Tajik energy crisis spells more winter hardship

05 Jan, 2009

Impoverished Tajikistan said Sunday it had stopped receiving electricity from energy-rich Turkmenistan due to problems with transit country Uzbekistan, deepening a winter energy crisis.
Supplies from Turkmenistan across a sliver of Uzbek territory had been stopped because "Tajikistan still hasn't signed a new contract for transit" with Uzbekistan, a spokesman for state-run Tajik Electricity told AFP.
Talks were still under way with Uzbekistan on securing an electricity transit agreement for 2009, the spokesman said.
The news meant extra hardship for residents in the mid-winter cold period.
Villages in this mountainous Central Asian state, the poorest country in the former Soviet Union, receive just six hours of electricity a day on average.
Tajik authorities have had a deal to receive 1.2 billion kilowatt hours of electricity annually from Turkmenistan starting in the autumn of 2007.

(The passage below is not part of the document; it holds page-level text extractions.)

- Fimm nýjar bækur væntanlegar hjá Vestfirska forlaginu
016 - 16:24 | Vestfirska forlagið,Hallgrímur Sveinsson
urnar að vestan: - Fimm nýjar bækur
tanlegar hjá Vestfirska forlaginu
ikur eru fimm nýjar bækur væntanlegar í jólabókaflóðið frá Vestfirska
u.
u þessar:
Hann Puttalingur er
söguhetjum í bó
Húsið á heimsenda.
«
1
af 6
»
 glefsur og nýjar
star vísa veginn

The latest problems came after Uzbekistan last month cut by half the gas it provides to Tajikistan, the most impoverished state in the former Soviet Union, due to a 10-million dollar debt.
That debt is still not settled and the Uzbek gas deliveries are still at half their normal level. Currently a central route for the illegal drug trade from Afghanistan, Tajikistan plans to develop the hydropower potential of its mountain streams and rivers. Eventually, it wants to become a net export of power to surrounding states including Afghanistan.